# New Kitties - Maggie and Thunder



## kelli2boys (Jun 21, 2007)

Maggie and Thunder cuddling together









Maggie









Thunder









Maggie

I still need to get a good shot of Thunder. He is really difficult to be still because he soooo active!

oops posted wrong place.. alphas can you move this to general chat...


----------



## harry (Jan 25, 2006)

what pretty kitties, Thunder looks a little like my Willie when he was a wee kitty


----------



## marie73 (Jul 12, 2006)

So cute!


----------



## jessamica8 (Aug 17, 2004)

Totally adorable!


----------



## kelli2boys (Jun 21, 2007)

thanks alphas for putting the correct place. as i am still learning this board.


First night (last night) went real real well. they explored the whole area.. they ran and jumped like little bunnies... too cute.

the kitties slept with us with door enclosed... they just slept and purred on the bed all night long... they were happy campers. no compliants there....

I noticed that Thunder goes up to a certain place in a blanket that he found to be fond with and started to suckle and use his paws in and out... i guess he missed his momma since the rescue league do not know where their mother is where they got them from the pound, the pound do not know either... they were found somewhere i think pipe or sewage.. not sure...

only found two kitties. no other siblings... i decided to adopt together... made a wise decision which I am so glad, they are real close to each other.....

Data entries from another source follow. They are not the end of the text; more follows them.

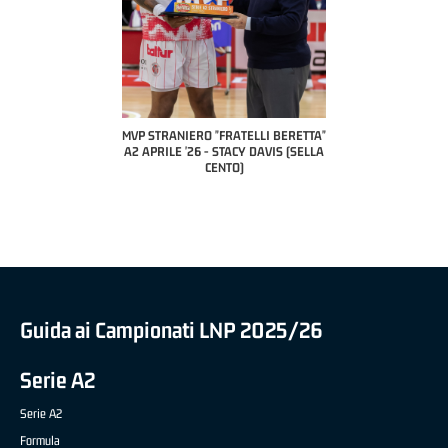
 "FRATELLI BERETTA"
MVP STRANIERO "FRATELLI BERETTA"
MVP "FRATELLI BER
6 - LUCA CESANA (UEB
A2 APRILE '26 - STACY DAVIS (SELLA
DILAS B NAZIONALE 
CO CIVIDALE)
CENTO)
MARCO RESTELLI (T
BRIANZA BA
Guida ai Campionati LNP 2025/26
Serie A2
Serie A2
Formula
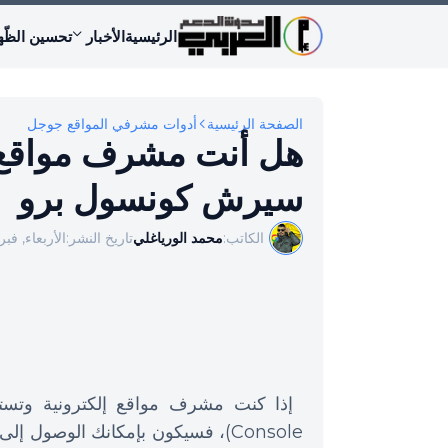
الرئيسية
الأخبار
تحسين الظّه
الصفحة الرئيسية
أدوات مشرفي المواقع جوجل
هل أنت مشرف مواقع إ
سيرش كونسول برو
الكاتب:
محمد الورياغلي
تاريخ النشر:
الأربعاء, فبراير 01
Console)، فسيكون بإمكانك الوصول إ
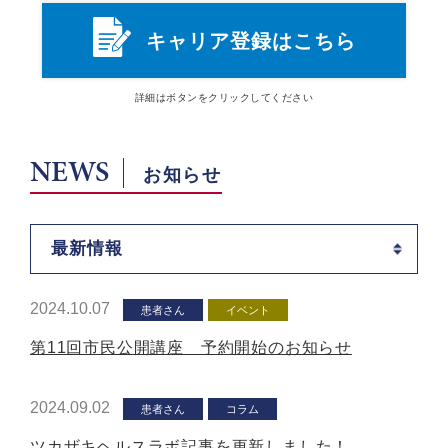
キャリア登録はこちら
詳細は
ボタン
をクリックしてください
NEWS
お知らせ
最新情報
2024.10.07
患者さん
イベント
第11回市民公開講座 予約開始のお知らせ
2024.09.02
患者さん
コラム
ツカザキヘルスラボ記事を更新しました！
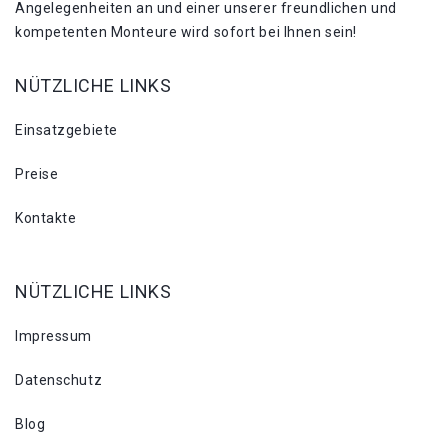
Angelegenheiten an und einer unserer freundlichen und
kompetenten Monteure wird sofort bei Ihnen sein!
NÜTZLICHE LINKS
Einsatzgebiete
Preise
Kontakte
NÜTZLICHE LINKS
Impressum
Datenschutz
Blog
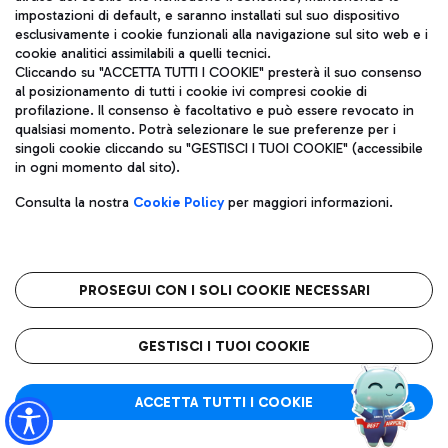
impostazioni di default, e saranno installati sul suo dispositivo
esclusivamente i cookie funzionali alla navigazione sul sito web e i
Aeroporti di Roma S.p.A. - Società soggetta a direzione e
cookie analitici assimilabili a quelli tecnici.
coordinamento di Mundys S.p.A.
Cliccando su "ACCETTA TUTTI I COOKIE" presterà il suo consenso
al posizionamento di tutti i cookie ivi compresi cookie di
Codice fiscale e Registro delle Imprese di Roma 13032990155 P.
profilazione. Il consenso è facoltativo e può essere revocato in
IVA 06572251004
qualsiasi momento. Potrà selezionare le sue preferenze per i
Capitale sociale 62.224.743,00 int. vers.
singoli cookie cliccando su "GESTISCI I TUOI COOKIE" (accessibile
Sede legale: Via Pier Paolo Racchetti 1 - 00054 Fiumicino (RM)
in ogni momento dal sito).
telefono +39 06 65951
Privacy policy
Note legali
Consulta la nostra
Cookie Policy
per maggiori informazioni.
Mappa sito
Accessibilità
Roma FCO
L'aeroporto stellato
PROSEGUI CON I SOLI COOKIE NECESSARI
QUALITÀ
SOSTENIBILITÀ
INNOVAZIONE
GESTISCI I TUOI COOKIE
ACCETTA TUTTI I COOKIE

this coming weekend should be interesting since we will be staying home.... fun!


----------



## Janice (Jan 12, 2007)

Awwww... they are just precious!! :heart


----------



## Kaia Cat (Apr 11, 2007)

they are soooo cute! :love2


----------



## AddFran (Jul 10, 2004)

Aw, congrats. Adorable!!! 
You'll be just as happy you adopted them together for your sake too! All that rough and tumble and chewing they do on one another would have been on you. :lol:


----------



## marie73 (Jul 12, 2006)

I can't get over how "movie star"-like that second picture is!


----------



## dmcwlvssr (Apr 24, 2005)

Welcome! what beautiful kittys they are! Congrats


----------



## Nini (May 6, 2007)

Congrats again on adopting those adorable furries! You will see, it's a wonderful experience to have siblings together, they play and groom and sleep together, it's sooo cute (and saves your own fingers from much chewing and wrestling, hehe)


----------



## doodlebug (May 13, 2006)

They're too cute for words! A couple of snuggle bunnies. Enjoy them!


----------



## DesnBaby (Apr 18, 2004)

They are too cute together, congrats, glad you adopted them together


----------



## kungfukitty (Dec 5, 2003)

Ohhh... grey kitties. I love grey kitties.


----------